_SOURCE MATERIAL_:

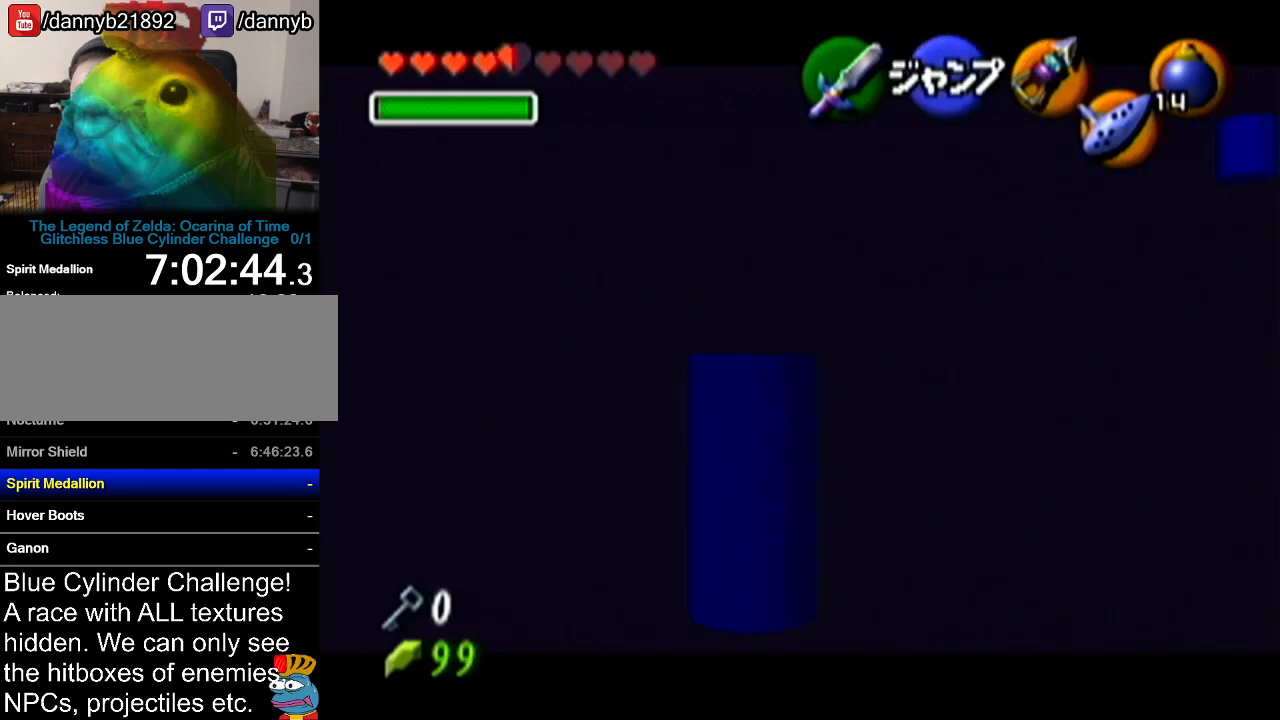
{"buttons": ["Z"], "left_stick": "up", "events": [[367, "left_stick", "up"]]}
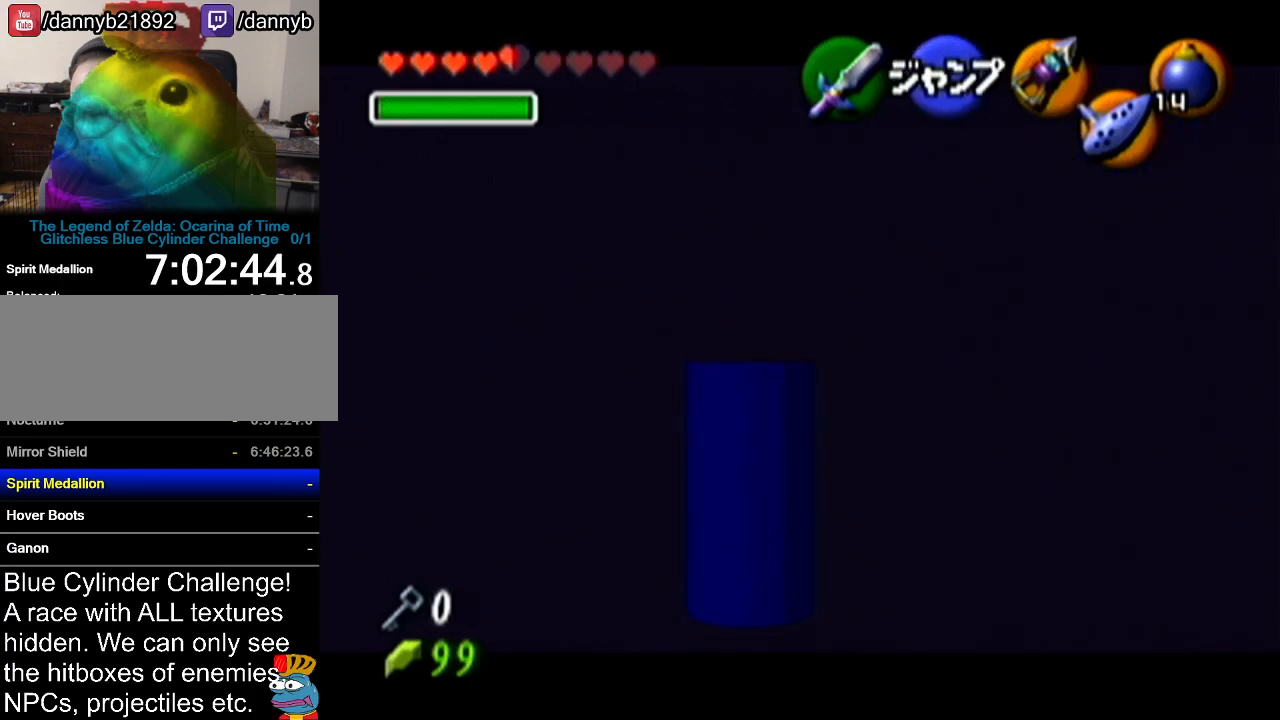
{"buttons": ["R1", "Z"], "left_stick": "center", "events": [[350, "R1", "down"], [433, "left_stick", "center"]]}
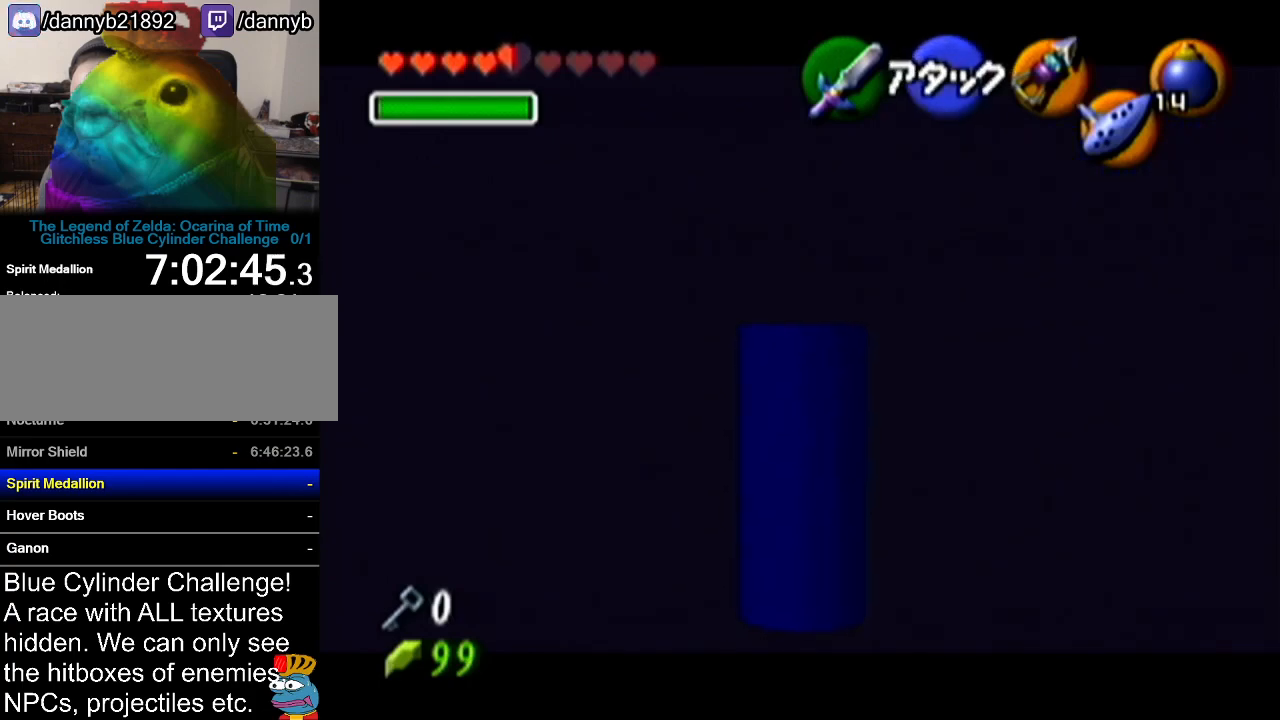
{"buttons": ["R1", "Z"], "left_stick": "left", "events": [[467, "left_stick", "left"]]}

_TASK REQUIREMENTS_: Once more, give the listing above exactly, leaving each picture out.

_TASK RESPONSE_:
{"buttons": ["Z"], "left_stick": "up", "events": [[367, "left_stick", "up"]]}
{"buttons": ["R1", "Z"], "left_stick": "center", "events": [[350, "R1", "down"], [433, "left_stick", "center"]]}
{"buttons": ["R1", "Z"], "left_stick": "left", "events": [[467, "left_stick", "left"]]}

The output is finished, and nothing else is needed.